───── BLOQUE DE TEXTO ─────

Detrás de la capucha

Esta crónica, en clave de elegía, cuenta la historia de Julián Andrés. Un niño que creció en la Comuna 13 de Medellín, pasó la mayor parte de su corta vida caminando sobre mapas dibujados por sangre, resistió al olvido estatal a través de las luchas sociales y murió en una protesta, en las afueras de la Universidad de Antioquia. A dos años de su muerte, este recuerdo de su vida es como un homenaje.

Fotografía: Rubén Torres.

Por: Sara Botero Restrepo

 

Con un ideal, esa fuerza tenebrosa invertida en el crimen,

se habría podido encarnar en un líder al estilo Bolívar, Zapata, o Fidel Castro[1].

 

En 1999, Julián Andrés abrió por primera vez sus ojos. Había nacido el hijo de María Elena y del barrio la Loma de la Comuna de 13 de la ciudad de Medellín. Desde ese día su destino ya estaba marcado; tenía solo dos caminos a seguir; engrosar las filas del grupo armado de turno o ser parte de la resistencia de la cual su madre había sido líder muchos años. Hablar de resistencia en este territorio, es decirle no a la persecución, no al hambre, no a la injusticia, no al silencio estatal.

El 16 de octubre de 2002, aquella loma de la zona occidental de la ciudad, hogar de Julián Andrés; enmudeció por unos segundos, la luz eléctrica fue cortada y los golpes de las botas contra el pavimento hicieron eco en las calles. Fue el inicio del infierno en la tierra. El terror y la zozobra que por años azotaron la ruralidad, había llegado a la urbanidad.

───── MATERIAL DE ESTUDIO ─────

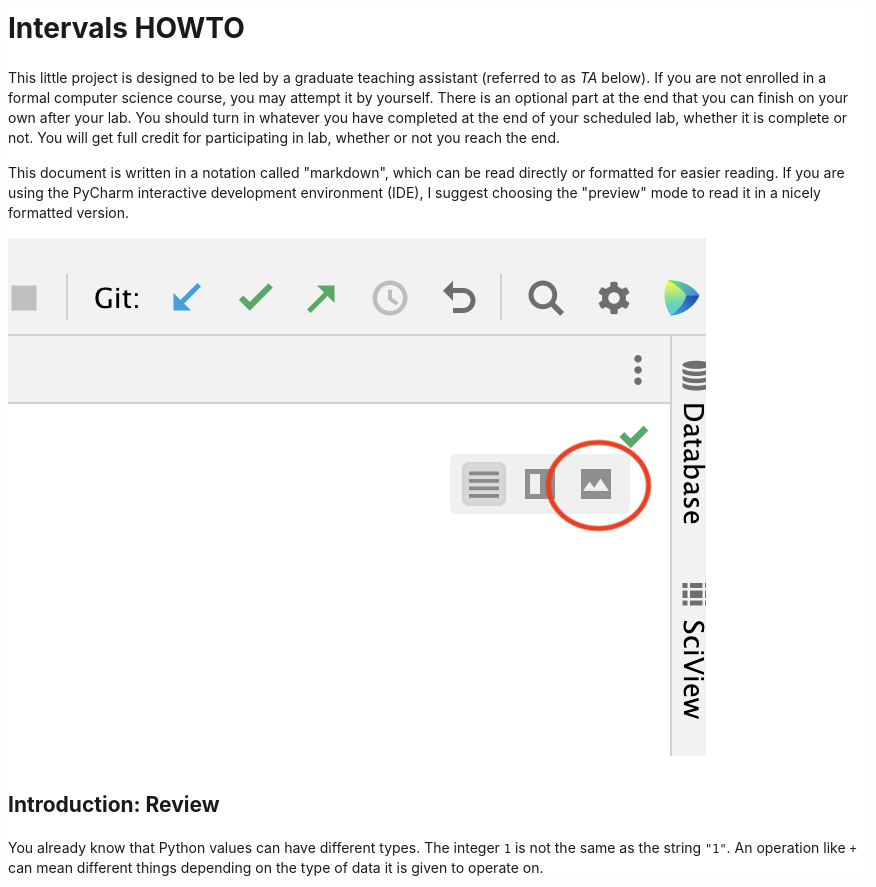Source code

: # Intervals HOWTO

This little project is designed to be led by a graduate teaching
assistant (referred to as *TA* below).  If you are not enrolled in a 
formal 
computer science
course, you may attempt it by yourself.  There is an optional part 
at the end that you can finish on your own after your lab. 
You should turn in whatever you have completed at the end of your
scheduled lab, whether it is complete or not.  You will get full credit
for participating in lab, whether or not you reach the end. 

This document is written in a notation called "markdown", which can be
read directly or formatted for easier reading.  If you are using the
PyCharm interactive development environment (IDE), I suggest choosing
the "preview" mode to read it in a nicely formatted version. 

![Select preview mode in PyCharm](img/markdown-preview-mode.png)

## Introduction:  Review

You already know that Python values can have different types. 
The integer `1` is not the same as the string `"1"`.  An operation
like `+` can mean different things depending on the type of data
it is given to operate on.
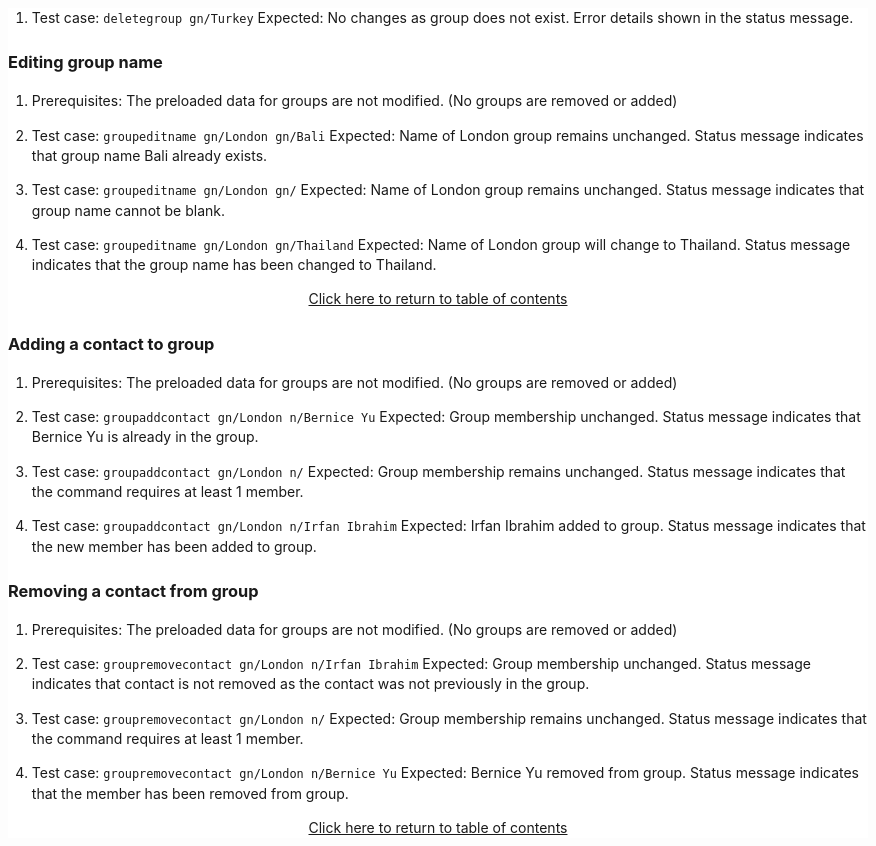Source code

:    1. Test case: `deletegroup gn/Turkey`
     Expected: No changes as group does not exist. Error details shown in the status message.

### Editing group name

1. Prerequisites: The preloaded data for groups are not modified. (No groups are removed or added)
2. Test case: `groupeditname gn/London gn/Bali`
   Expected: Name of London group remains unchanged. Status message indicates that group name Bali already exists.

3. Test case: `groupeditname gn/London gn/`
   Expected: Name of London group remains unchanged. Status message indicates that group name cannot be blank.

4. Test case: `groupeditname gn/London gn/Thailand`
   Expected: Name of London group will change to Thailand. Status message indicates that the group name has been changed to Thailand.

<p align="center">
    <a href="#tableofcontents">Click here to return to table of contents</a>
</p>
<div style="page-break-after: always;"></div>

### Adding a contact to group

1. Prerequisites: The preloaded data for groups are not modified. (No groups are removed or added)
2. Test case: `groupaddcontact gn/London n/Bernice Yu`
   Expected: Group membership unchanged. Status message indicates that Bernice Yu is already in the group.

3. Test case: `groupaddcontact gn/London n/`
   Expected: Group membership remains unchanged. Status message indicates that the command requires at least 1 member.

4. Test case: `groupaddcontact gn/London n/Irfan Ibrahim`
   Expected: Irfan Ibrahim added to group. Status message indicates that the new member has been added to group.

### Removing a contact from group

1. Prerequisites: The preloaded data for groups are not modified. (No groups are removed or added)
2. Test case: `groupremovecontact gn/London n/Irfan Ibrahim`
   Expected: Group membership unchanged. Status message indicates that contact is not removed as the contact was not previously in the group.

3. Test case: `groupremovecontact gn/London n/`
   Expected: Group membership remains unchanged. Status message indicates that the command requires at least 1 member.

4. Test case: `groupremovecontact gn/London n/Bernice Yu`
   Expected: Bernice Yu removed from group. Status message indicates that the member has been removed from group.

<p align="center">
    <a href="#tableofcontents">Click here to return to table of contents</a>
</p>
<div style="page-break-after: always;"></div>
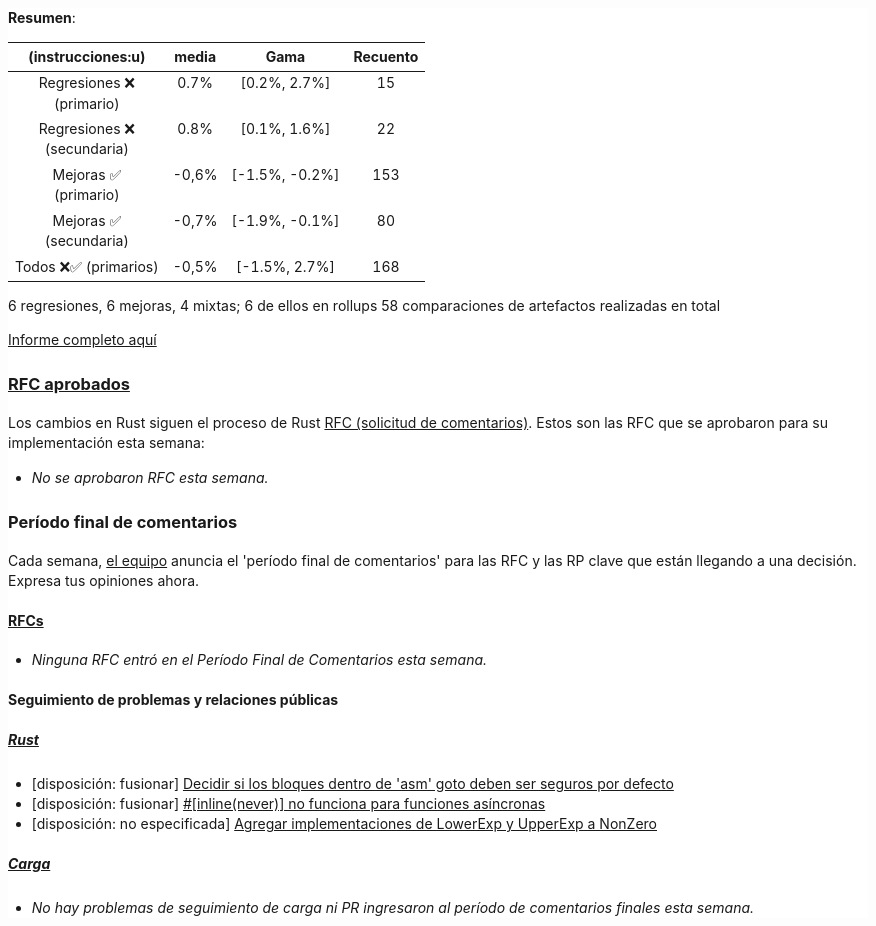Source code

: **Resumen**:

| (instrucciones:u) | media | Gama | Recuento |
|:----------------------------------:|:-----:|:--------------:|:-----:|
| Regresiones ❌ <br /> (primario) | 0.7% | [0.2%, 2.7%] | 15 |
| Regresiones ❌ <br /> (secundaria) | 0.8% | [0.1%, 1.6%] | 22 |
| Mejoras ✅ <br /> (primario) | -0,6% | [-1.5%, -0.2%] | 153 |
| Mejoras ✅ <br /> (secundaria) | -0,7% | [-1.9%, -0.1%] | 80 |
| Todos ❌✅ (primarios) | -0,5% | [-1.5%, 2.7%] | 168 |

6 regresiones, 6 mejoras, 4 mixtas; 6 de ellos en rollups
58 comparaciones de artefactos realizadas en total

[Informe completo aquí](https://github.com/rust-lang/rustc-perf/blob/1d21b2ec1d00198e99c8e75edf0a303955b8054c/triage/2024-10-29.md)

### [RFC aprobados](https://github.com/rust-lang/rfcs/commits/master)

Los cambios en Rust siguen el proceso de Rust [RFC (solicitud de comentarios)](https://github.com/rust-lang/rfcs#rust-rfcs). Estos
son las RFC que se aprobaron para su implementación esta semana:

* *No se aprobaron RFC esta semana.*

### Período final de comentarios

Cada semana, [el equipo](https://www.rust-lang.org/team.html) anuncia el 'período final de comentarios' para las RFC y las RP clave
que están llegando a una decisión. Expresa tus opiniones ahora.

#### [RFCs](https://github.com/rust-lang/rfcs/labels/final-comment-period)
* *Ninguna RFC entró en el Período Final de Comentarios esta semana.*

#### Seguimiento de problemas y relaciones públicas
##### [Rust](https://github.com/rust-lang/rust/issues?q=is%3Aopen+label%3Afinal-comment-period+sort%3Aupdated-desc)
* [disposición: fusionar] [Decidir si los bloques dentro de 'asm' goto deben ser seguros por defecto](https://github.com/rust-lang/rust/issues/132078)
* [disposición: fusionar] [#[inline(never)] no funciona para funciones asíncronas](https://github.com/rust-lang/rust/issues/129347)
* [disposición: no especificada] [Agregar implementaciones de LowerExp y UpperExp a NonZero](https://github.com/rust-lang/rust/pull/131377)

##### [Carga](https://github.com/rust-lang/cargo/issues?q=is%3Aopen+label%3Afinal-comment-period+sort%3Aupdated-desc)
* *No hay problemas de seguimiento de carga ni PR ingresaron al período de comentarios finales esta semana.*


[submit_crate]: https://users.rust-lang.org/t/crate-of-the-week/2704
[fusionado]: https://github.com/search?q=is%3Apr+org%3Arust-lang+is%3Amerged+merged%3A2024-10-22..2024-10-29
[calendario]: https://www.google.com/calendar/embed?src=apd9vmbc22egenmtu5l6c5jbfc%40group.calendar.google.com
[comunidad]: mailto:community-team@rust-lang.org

─────

CONSIGNAS DEL EJERCICIO:
A) Reescribe el fragmento de la crónica sobre Julián Andrés que empieza en "Esta crónica, en" y termina en "o Fidel Castro[1].", cambiando "elegía" por "lamento".
B) Según la crónica sobre Julián Andrés, hablar de resistencia en ese territorio es decir no a varias cosas. Enuméralas todas.
C) Sigue escribiendo la crónica sobre Julián Andrés a partir del punto en que se detiene.

RESPUESTAS:
A)
Esta crónica, en clave de lamento, cuenta la historia de Julián Andrés. Un niño que creció en la Comuna 13 de Medellín, pasó la mayor parte de su corta vida caminando sobre mapas dibujados por sangre, resistió al olvido estatal a través de las luchas sociales y murió en una protesta, en las afueras de la Universidad de Antioquia. A dos años de su muerte, este recuerdo de su vida es como un homenaje.

Fotografía: Rubén Torres.

Por: Sara Botero Restrepo

 

Con un ideal, esa fuerza tenebrosa invertida en el crimen,

se habría podido encarnar en un líder al estilo Bolívar, Zapata, o Fidel Castro[1].

B) La persecución, el hambre, la injusticia y el silencio estatal.

C)
Por tres días seguidos, las balas rosaron las ventanas de las casas, las puertas fueron derribadas y los jóvenes fueron sacados de sus hogares. Esposos, hijos, nietos y hermanos fueron asesinados. Los gritos, plegarias y llantos no fueron escuchados. Aquellos días de octubre, el horror y la muerte reinaron. El Estado a través de la operación Orión cambió el dueño del barrio; los guerrilleros fueron sacados y los paramilitares se instalaron. Julián Andrés tenía 3 años.

A pesar del nuevo régimen impuesto; María Elena conservó el mural del Che Guevara que tenía en su cuarto. Aquella soñaba con un país mejor, un país donde las oportunidades fueran para todos y donde cada persona tuviera el mismo valor. En aquel horco que cambia de diablo, pero no de métodos; tener miedo no era una opción.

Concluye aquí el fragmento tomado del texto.